--- Data for analysis Enclosed Below ---

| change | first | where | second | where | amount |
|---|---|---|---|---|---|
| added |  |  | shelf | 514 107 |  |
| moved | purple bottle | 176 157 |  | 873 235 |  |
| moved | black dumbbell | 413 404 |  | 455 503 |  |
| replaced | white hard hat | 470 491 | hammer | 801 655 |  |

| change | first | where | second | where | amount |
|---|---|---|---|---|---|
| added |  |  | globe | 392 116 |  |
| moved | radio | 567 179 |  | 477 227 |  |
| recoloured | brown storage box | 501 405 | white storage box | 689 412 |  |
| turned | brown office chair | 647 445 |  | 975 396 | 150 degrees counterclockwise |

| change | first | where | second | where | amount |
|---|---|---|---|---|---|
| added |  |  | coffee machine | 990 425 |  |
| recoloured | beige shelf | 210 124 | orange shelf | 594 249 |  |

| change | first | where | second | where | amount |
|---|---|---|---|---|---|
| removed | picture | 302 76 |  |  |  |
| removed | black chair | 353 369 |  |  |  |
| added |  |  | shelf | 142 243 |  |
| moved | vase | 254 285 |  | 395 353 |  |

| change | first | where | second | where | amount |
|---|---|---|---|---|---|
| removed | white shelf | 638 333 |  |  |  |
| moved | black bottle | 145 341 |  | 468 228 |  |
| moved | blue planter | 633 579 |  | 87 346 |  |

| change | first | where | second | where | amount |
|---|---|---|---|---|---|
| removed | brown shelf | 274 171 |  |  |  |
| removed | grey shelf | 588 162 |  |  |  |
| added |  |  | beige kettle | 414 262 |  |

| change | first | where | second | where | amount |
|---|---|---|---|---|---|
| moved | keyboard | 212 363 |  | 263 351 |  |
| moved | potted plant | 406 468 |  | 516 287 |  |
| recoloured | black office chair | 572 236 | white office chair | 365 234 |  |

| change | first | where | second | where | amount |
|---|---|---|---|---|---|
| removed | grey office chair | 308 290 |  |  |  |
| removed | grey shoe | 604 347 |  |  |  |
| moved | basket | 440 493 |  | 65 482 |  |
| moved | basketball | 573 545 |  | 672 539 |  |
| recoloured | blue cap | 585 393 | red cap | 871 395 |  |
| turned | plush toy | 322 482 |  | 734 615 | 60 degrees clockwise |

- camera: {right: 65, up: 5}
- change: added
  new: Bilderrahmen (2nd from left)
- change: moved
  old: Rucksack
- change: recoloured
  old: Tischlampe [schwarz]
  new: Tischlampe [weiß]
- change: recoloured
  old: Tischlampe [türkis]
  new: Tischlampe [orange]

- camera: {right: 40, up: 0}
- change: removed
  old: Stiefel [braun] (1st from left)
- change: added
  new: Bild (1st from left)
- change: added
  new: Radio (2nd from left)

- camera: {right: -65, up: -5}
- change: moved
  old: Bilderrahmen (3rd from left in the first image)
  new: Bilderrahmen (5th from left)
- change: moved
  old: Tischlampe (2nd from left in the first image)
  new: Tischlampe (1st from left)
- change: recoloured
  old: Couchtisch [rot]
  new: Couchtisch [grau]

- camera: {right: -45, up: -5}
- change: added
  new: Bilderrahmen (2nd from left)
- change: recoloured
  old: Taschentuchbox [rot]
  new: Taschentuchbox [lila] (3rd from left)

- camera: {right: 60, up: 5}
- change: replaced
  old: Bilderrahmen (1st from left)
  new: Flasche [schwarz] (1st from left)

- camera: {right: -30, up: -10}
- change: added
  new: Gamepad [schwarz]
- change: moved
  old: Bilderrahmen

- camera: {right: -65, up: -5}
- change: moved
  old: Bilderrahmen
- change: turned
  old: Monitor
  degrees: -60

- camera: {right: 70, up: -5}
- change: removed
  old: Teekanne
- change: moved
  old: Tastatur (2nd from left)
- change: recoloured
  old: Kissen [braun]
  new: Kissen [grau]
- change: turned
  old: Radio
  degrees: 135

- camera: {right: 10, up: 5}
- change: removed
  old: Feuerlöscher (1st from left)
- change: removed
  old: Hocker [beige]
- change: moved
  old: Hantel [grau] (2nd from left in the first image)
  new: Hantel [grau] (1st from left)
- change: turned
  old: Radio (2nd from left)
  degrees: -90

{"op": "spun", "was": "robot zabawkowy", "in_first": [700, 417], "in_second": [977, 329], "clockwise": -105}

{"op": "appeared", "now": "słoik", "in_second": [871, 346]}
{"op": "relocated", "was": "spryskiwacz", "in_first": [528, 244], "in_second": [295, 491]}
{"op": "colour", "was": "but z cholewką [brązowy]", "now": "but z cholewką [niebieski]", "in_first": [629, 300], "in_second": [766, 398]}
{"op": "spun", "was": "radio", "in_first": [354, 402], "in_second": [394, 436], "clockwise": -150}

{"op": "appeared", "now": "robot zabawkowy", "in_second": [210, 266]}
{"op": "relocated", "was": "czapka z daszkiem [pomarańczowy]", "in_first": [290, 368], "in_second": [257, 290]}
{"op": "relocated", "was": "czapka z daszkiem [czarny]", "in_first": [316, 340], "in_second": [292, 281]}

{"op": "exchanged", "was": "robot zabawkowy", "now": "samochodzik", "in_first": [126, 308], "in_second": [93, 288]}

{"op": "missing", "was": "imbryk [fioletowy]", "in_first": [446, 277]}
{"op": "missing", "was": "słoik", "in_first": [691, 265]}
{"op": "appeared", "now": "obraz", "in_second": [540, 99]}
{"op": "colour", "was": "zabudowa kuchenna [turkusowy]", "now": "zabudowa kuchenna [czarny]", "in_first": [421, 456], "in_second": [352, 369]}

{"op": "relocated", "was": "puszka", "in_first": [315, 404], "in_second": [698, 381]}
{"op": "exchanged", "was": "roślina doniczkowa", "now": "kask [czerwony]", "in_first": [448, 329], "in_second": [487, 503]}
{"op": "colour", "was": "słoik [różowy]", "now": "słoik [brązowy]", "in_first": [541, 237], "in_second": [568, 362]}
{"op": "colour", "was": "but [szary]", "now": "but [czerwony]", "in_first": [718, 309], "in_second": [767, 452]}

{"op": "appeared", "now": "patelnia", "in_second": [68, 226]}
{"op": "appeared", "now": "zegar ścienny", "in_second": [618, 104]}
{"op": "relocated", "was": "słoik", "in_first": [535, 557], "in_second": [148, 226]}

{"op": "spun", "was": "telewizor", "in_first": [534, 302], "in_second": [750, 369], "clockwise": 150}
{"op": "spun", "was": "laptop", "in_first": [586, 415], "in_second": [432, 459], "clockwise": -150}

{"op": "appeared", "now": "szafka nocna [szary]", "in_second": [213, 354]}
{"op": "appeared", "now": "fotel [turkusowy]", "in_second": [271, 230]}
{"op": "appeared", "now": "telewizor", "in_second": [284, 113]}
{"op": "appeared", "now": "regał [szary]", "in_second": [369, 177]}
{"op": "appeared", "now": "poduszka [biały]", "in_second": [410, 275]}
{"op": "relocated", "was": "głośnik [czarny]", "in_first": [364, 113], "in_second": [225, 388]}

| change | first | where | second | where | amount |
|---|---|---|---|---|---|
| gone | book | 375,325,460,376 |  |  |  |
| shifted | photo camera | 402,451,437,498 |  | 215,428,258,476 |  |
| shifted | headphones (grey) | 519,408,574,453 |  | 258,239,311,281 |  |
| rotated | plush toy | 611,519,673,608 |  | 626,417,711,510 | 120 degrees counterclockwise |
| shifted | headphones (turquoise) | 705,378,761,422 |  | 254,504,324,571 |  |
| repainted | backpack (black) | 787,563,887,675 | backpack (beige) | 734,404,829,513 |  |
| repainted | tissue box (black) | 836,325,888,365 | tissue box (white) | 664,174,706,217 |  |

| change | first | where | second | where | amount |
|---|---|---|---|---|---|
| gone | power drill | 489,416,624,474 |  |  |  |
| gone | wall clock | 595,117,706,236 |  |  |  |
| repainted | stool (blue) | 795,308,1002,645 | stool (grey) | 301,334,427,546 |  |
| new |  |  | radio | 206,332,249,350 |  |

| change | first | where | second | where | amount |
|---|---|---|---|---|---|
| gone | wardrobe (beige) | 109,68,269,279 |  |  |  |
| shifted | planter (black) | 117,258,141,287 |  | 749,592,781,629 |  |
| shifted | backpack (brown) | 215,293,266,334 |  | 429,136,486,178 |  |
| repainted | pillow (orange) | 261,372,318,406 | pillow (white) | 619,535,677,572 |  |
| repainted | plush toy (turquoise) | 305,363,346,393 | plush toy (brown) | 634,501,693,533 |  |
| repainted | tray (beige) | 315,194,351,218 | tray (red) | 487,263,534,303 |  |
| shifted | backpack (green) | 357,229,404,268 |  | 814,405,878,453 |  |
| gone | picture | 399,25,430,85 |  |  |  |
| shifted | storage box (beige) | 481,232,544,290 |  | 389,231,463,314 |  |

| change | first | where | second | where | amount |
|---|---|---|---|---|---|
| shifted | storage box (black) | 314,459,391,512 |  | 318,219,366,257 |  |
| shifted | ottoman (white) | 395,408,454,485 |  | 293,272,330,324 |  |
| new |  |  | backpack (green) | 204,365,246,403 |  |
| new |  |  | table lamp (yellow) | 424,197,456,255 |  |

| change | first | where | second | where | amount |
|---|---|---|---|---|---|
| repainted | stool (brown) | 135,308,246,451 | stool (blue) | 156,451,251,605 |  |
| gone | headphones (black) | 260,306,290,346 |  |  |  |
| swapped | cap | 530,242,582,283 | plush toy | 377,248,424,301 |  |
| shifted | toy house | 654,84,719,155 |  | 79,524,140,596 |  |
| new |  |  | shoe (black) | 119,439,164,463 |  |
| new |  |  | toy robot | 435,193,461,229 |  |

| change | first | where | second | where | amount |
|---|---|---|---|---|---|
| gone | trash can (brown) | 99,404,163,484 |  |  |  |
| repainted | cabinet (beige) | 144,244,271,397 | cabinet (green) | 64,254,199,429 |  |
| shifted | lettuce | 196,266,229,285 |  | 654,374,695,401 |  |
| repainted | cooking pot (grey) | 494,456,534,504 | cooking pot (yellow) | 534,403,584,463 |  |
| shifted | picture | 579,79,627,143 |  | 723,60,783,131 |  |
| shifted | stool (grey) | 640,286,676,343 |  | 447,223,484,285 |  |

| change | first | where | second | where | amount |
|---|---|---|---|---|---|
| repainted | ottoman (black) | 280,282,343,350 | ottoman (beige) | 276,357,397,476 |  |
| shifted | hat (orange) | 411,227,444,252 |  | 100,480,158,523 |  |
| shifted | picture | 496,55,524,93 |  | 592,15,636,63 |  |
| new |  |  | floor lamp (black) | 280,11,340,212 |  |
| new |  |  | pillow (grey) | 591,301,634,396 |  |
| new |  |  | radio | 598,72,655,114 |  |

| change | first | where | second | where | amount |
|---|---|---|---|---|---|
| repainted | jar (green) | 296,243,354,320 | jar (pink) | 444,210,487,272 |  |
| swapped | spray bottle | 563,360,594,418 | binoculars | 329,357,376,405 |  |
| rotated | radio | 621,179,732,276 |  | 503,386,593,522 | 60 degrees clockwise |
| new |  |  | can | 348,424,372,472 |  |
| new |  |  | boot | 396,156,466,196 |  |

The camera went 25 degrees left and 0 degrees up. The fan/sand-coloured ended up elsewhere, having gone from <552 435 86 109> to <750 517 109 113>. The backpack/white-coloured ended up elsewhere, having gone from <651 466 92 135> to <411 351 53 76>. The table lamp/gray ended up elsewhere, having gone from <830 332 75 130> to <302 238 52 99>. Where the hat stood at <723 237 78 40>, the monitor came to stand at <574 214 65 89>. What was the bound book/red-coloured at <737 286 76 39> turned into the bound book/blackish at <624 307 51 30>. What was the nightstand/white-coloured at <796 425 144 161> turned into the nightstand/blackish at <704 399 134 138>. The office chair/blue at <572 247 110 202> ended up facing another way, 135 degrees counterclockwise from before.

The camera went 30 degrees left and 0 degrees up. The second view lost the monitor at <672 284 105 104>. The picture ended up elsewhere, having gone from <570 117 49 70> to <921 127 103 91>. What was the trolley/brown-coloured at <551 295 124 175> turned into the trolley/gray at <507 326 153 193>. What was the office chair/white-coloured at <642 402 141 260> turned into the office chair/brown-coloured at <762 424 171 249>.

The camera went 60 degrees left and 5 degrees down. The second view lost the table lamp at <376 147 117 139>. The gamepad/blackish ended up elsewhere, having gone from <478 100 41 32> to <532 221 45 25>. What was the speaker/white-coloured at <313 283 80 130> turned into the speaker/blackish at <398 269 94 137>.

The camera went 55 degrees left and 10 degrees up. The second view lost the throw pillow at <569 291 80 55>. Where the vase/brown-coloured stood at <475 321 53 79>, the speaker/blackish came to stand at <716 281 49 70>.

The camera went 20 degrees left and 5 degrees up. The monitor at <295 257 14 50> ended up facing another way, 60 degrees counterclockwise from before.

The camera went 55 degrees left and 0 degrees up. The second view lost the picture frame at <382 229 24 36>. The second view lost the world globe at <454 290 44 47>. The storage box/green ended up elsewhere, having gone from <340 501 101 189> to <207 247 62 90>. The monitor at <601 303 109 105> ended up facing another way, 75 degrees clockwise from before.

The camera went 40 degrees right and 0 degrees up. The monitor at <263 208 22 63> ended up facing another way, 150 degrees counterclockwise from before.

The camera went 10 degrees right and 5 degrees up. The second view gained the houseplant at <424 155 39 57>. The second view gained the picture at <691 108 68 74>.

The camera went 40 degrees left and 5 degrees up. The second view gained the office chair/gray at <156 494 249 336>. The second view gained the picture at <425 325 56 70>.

--- End of Enclosed Data for analysis ---

- [Task] Copy out only the lines above from the one with "shelf | 514" to the one with "black dumbbell |", inclusive, exactly as they stand.

- [Answer for the task]
| added |  |  | shelf | 514 107 |  |
| moved | purple bottle | 176 157 |  | 873 235 |  |
| moved | black dumbbell | 413 404 |  | 455 503 |  |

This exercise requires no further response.